Но Горький задумал напечатать десятитомник Ивана Алексеевича. Вот и следовало обсудить это дело с Зиновием Гржебиным, ведавшим делами издательства «Парус».
Когда-то, еще в 1906 году, в другом горьковском издательстве – «Знание», размещавшемся в доме 92 по Невскому проспекту, вышел первый сборник из серии «Дешевой библиотеки». Естественно, что это были творения самого мэтра – «Песня о Соколе», «Песня о Буревестнике» и «Легенда о Марко». Объявили первые сто книг, которые готовило издательство.
Бунин носил в кармане только что отпечатанную книжечку и, весело улыбаясь, показывал при каждом удобном случае:
– Из ста книг «всего лишь» тридцать пять самого Алексея Максимовича!
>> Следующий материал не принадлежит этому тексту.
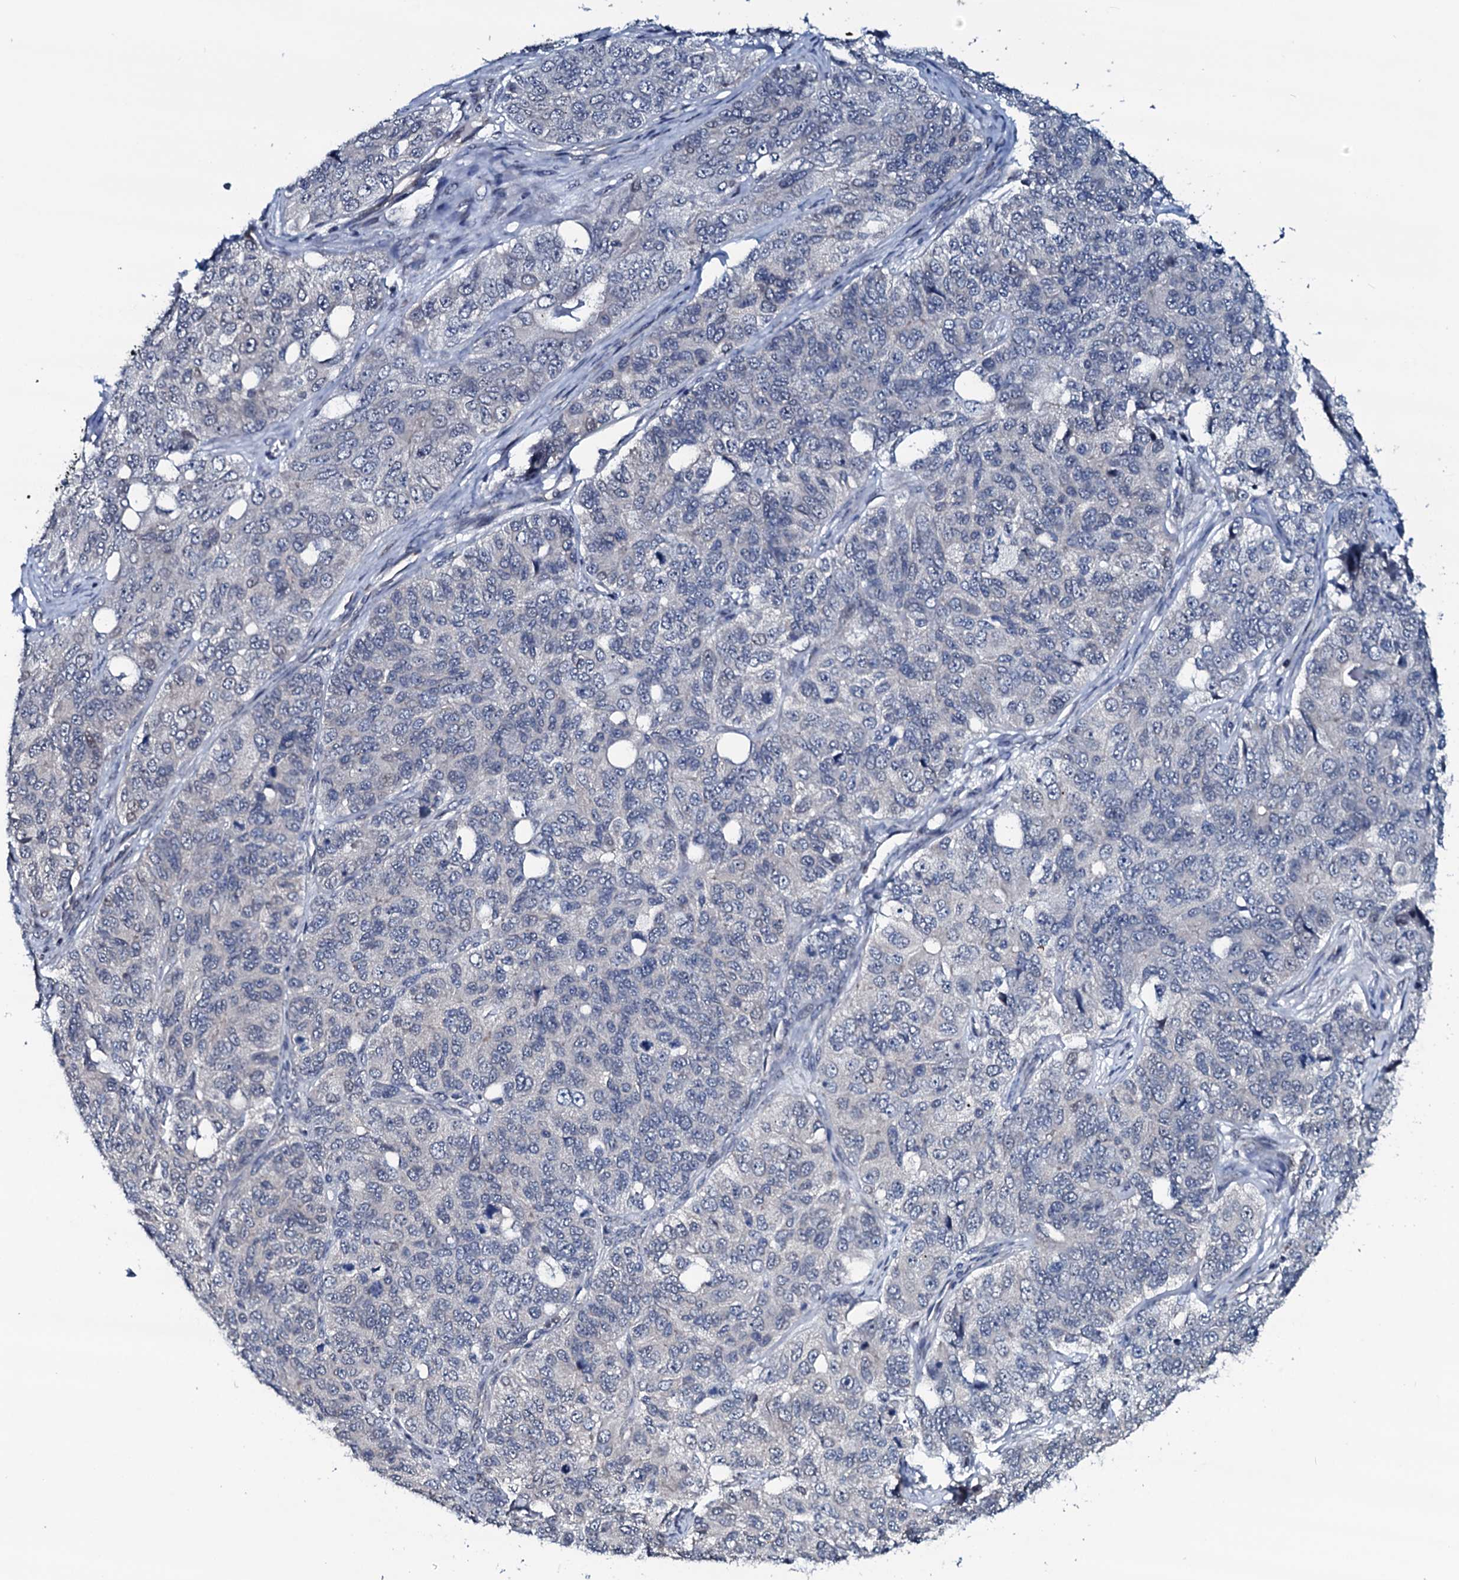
{"staining": {"intensity": "negative", "quantity": "none", "location": "none"}, "tissue": "ovarian cancer", "cell_type": "Tumor cells", "image_type": "cancer", "snomed": [{"axis": "morphology", "description": "Carcinoma, endometroid"}, {"axis": "topography", "description": "Ovary"}], "caption": "Ovarian endometroid carcinoma was stained to show a protein in brown. There is no significant expression in tumor cells.", "gene": "OGFOD2", "patient": {"sex": "female", "age": 51}}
Завидная скромность.
– А кто остальные авторы? – любопытствовали собеседники.
– Огласим список блестящих авторов, так сказать, лучших из лучших! – произносил Бунин с уморительным видом. – Тех, кто составляет цвет современной литературы. Итак, Максим Горький – тридцать пять книг, затем… – Он поднимал на слушающих глаза. – Как думаете, кто следующий? Сам великий гусляр – Скиталец, в миру Петров.
Заметим, что Скиталец знал Горького еще с 1897 года. Познакомился с Алексеем Максимовичем в Самаре, находился с ним в переписке. В 1900 году жил недели полторы у того в каком-то сельце Мануйловка, на Харьковщине, о чем всю последующую жизнь вспоминал с особым удовольствием и что дало ему повод называть себя «учеником» Горького.
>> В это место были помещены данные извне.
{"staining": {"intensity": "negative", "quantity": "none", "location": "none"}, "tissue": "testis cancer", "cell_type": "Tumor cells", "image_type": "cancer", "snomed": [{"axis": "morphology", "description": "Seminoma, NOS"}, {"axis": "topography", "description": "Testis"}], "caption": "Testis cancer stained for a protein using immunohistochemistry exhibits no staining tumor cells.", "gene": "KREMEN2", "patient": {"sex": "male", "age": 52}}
Скиталец действительно возил за собой гусли, на которых порой что-то пытался наигрывать, напуская на себя раздумчивый вид. Еще Скиталец почему-то считался лучшим другом Шаляпина.
– Сборники у нашего гусляра самые злободневные, – продолжал Бунин. – Вот, послушайте их названия: «Сквозь строй», «За тюремной стеной», «Полевой суд»… Ну прямо слезу вышибает!
– А кто еще?
– Еще Леонид Андреев, Гусев-Оренбургский, Серафимович – чохом на всех почти три десятка книг. Недурно! А вот у Семена Юшкевича всего лишь шесть книжек.
– А сколько у вас, Иван Алексеевич?
– Меня, Куприна и Бальмонта «Знание» осчастливило по одной книжечке. Спасибо Алексею Максимовичу за внимание к нашим никому не нужным персонам. Где нам до Скитальца! Мы ведь даже на гуслях бренчать не научились.
И
вот теперь, подходя к издательству «Парус», Бунин возле входа столкнулся с Горьким, выходившим с толпой приближенных. Швейцар почтительно обнажил перед Алексеем Максимовичем лысую голову, сдернув с нее обшитую золотым галуном фуражку.Горький, высокий, несколько сутулый, увидав старого друга, радостно прогудел, заокал:
– Кого вижу: в Питере сам Бунин! Почему не звоните, почему не заходите, Иван Алексеевич?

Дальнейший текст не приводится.